Kur’an’ın ve Hz. Peygamber’in öğretileri, iletişim aktörlerinden özellikle kaynağın tutum ve söylem biçiminin altını çizer. Eğitim seviyesi ya da birikimi ne olursa olsun, alıcının iletilen mesajı anlaması gerektiğini vurgular. Yine bu çerçevede, Hz. Muhammed sallallahu aleyhi ve sellemin konuşma üslubundaki belirgin özelliklere bakmak gerekir. O, sözü daha iyi anlaşılsın diye üç defa tekrarlardı. Konuşurken tane tane konuşur, tonlamasıyla ve akıcılığıyla hayran bırakırdı. Muhatabının konuyu anlaması için gerektiğinde tekrar ederdi. Anlayıp anlamadığını teyit etmek için bazen de soru sorardı. Uzun uzun konuşarak insanları sıkmazdı. Veciz ve öz olmaya gayret gösterirdi. Ses tonunun dozunu dikkatli bir şekilde ayarlar, muhatabının durumuna göre sesinin seviyesini belirlerdi.

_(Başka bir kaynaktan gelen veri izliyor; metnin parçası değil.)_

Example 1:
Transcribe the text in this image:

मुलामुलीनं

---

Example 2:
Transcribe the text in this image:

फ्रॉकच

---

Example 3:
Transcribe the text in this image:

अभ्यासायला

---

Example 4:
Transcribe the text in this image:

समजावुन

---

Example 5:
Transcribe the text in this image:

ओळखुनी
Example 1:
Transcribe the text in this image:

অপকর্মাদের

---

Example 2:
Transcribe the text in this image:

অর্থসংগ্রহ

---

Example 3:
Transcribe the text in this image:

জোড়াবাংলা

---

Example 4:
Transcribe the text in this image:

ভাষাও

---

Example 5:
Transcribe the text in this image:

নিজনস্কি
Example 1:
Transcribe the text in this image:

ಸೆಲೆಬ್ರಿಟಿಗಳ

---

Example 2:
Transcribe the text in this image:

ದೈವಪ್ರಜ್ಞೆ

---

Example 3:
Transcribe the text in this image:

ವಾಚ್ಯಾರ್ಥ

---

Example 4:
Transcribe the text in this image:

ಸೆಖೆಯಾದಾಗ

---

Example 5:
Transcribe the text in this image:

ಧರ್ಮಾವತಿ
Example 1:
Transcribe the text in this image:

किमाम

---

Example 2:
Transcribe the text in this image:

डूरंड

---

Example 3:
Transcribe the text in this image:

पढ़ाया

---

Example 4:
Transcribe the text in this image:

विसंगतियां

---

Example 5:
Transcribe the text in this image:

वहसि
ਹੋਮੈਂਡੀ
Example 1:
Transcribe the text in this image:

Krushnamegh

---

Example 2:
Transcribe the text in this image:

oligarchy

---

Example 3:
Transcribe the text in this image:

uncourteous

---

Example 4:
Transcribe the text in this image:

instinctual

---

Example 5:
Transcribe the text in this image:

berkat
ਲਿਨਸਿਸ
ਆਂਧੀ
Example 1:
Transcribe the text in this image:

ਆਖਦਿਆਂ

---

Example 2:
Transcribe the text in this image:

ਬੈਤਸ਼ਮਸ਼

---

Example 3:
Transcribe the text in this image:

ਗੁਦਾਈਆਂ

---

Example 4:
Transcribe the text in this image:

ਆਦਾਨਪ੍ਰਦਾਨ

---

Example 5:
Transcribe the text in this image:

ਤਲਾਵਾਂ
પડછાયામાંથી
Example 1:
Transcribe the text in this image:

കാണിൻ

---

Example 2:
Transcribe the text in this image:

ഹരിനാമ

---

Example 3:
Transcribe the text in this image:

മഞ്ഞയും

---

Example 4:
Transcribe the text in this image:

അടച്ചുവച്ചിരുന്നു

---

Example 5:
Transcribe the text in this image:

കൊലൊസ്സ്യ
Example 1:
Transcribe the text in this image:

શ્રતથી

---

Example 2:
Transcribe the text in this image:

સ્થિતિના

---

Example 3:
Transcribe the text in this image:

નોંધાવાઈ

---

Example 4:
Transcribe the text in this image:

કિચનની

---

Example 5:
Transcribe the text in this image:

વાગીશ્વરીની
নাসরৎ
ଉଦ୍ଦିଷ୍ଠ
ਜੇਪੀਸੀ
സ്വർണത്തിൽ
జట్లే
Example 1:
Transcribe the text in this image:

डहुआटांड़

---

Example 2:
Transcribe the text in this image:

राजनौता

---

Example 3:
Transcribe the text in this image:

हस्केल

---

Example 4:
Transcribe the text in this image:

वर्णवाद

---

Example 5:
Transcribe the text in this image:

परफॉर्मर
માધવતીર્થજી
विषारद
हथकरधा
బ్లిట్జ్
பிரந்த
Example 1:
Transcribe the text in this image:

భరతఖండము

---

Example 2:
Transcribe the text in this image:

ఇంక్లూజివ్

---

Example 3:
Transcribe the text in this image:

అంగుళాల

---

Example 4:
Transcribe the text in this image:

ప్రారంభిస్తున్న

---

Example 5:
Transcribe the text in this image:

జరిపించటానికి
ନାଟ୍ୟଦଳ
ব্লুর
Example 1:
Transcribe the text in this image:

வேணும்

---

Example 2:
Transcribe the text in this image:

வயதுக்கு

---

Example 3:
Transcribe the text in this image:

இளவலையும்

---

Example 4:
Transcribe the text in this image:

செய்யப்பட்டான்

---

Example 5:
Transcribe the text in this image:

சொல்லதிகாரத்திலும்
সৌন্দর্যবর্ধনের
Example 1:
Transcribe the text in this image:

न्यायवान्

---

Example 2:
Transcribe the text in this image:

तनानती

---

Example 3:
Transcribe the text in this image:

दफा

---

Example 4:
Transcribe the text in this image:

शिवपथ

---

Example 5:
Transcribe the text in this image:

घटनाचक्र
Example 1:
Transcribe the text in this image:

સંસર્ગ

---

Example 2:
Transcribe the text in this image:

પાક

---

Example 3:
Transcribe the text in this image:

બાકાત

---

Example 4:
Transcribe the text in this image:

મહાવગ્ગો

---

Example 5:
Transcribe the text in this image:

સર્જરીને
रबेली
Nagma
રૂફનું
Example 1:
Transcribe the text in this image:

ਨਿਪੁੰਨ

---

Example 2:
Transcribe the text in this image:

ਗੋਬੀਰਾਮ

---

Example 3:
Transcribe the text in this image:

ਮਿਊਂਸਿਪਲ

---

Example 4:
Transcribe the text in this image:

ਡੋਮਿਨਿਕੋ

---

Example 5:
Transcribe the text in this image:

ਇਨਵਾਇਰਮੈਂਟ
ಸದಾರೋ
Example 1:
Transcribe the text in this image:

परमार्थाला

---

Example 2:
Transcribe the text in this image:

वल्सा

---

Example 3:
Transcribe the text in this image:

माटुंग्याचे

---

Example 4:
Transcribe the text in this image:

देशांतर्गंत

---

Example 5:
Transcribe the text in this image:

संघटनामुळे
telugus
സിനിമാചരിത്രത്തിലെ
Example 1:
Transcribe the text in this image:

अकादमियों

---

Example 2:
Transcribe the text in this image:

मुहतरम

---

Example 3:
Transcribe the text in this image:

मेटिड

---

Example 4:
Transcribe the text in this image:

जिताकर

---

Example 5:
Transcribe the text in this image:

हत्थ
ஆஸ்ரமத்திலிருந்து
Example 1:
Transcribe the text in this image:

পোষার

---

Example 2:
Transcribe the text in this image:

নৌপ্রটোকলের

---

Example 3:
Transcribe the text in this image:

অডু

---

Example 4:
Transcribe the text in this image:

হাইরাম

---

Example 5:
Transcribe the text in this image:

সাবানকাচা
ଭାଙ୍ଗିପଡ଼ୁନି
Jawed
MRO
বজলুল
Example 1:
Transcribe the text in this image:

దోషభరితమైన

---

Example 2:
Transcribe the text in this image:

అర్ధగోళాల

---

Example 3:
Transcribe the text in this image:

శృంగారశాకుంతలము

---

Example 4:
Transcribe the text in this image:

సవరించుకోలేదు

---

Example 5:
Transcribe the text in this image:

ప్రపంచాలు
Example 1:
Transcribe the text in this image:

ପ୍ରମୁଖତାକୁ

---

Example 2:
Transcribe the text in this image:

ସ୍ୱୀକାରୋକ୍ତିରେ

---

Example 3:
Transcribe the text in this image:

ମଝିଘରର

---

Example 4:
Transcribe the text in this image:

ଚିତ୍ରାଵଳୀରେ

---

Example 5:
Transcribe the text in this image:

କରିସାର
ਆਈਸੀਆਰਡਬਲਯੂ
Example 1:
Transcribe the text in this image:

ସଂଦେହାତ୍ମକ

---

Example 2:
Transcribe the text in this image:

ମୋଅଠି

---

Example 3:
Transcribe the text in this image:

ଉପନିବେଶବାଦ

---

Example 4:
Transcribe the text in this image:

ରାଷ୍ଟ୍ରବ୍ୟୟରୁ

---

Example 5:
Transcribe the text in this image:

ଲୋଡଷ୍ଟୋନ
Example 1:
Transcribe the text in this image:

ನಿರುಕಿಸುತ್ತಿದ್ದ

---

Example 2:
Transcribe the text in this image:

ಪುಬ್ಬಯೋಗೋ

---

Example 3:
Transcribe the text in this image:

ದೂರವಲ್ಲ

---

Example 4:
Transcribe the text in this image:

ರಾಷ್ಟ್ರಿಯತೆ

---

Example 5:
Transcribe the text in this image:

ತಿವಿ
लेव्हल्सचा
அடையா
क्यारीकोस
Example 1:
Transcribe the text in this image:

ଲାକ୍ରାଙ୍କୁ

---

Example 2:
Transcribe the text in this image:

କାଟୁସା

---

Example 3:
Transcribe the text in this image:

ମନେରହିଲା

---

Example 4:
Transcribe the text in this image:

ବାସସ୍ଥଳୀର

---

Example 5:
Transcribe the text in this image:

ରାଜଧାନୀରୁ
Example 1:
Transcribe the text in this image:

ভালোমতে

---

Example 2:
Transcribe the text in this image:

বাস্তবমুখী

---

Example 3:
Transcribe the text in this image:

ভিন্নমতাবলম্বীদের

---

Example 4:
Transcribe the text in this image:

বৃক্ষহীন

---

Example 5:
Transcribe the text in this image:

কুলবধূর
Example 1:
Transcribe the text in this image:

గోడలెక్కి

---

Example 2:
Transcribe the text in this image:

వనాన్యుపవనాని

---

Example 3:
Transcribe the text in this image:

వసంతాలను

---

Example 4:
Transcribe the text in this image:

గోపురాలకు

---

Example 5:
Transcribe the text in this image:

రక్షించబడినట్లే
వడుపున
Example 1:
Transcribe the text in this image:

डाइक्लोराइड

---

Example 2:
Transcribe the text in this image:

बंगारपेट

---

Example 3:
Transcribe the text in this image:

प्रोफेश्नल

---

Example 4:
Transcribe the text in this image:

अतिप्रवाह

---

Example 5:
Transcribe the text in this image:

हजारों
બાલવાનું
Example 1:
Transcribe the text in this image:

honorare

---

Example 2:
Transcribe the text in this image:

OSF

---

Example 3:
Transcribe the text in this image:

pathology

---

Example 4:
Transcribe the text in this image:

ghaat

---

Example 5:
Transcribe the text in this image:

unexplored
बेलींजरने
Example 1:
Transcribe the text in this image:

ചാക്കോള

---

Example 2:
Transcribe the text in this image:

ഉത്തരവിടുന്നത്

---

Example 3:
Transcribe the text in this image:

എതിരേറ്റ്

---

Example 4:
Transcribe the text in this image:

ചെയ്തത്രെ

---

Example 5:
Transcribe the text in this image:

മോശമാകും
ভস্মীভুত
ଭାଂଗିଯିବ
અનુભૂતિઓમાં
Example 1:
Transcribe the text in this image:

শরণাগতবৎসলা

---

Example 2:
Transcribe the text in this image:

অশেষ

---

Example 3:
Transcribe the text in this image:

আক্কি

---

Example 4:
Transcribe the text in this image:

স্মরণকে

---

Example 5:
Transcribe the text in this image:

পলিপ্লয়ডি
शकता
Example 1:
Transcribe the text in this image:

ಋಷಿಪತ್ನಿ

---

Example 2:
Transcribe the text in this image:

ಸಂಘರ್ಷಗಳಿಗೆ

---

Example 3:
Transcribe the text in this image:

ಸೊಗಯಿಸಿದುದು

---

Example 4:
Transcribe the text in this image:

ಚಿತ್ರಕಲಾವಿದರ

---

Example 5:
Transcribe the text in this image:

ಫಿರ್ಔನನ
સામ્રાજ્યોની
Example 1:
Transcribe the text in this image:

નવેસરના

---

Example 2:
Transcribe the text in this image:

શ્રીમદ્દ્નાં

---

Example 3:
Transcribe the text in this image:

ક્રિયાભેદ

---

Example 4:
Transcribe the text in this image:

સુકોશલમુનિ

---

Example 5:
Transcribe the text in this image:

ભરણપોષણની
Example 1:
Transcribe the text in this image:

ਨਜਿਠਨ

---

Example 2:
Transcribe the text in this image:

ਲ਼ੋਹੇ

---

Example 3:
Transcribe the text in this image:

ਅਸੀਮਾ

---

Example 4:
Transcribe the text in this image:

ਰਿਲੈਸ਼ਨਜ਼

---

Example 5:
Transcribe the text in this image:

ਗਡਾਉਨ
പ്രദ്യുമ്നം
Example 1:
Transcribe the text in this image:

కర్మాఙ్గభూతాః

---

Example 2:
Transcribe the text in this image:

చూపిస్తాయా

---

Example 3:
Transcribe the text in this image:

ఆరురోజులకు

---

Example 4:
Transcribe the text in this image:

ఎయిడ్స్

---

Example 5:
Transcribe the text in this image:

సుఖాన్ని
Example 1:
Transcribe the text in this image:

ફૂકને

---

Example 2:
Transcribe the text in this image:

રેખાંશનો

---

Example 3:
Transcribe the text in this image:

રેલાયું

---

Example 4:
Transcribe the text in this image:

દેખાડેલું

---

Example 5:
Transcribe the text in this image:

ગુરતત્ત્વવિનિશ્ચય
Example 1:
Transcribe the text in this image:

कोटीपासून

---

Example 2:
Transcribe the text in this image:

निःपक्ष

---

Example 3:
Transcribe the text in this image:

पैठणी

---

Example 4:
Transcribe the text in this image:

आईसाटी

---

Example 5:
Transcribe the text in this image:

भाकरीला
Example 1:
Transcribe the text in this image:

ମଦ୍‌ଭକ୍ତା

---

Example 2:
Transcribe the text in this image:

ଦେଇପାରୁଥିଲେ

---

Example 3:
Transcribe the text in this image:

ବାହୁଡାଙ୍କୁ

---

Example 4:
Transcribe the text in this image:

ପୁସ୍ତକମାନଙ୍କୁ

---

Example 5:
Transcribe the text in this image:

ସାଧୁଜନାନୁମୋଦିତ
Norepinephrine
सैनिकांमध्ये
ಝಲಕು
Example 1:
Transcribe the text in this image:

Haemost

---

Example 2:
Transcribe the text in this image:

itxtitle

Fakat bütün bunları yaparken, sözüne yalan katmazdı. Hileye başvurmaz, muhatabını incitmez ve küçümsemezdi. Allah’ın elçisinin aktarılan bu söz-söyleme biçimi, bize, karşımızdakiyle iletişim kurarken muhatabın anlama kabiliyetini sadece zihin ve idrak kapatır, ama bu anlama kabiliyetini kastetiyle ölçmememizi söyler. Aksine iletişim kurulan kişinin sosyal çevresini, psikolojik yapısını, konuşulan konuyla ilgili muhtemel duygularını, düşüncelerini, anlam dünyasını ve kültürel dinamiklerini de hesaba katmamız gerektiğini belirtir. Ayrıca iletişim esnasında yanlış anlamaya neden olabilecek, sözcük, mimik ve beden dilinden uzak durulması gerektiği, Hz. Peygamberin halifelerinden, Hz. Ömer’in, kim kendini töhmet altında kalacak bir konuma sokarsa, kendisine suizanda bulunanları kınamaya hakkı yoktur cümlesinden anlaşılabilmektedir. Hz. Ali de, nükteli ve hikmetli söz ve davranışlarla ruhlarınızı dinlendirin, zira bedenlerin yorulduğu gibi ruhlar da yorulur diyerek, sözün sıcak ve anlamlı olması gerektiğine vurgu yapar. Bireyler arası iletişimde en sık karşılaşılan sorunlardan birinin, kesin bilgiye dayanmayan yargının olduğu gerçeğidir.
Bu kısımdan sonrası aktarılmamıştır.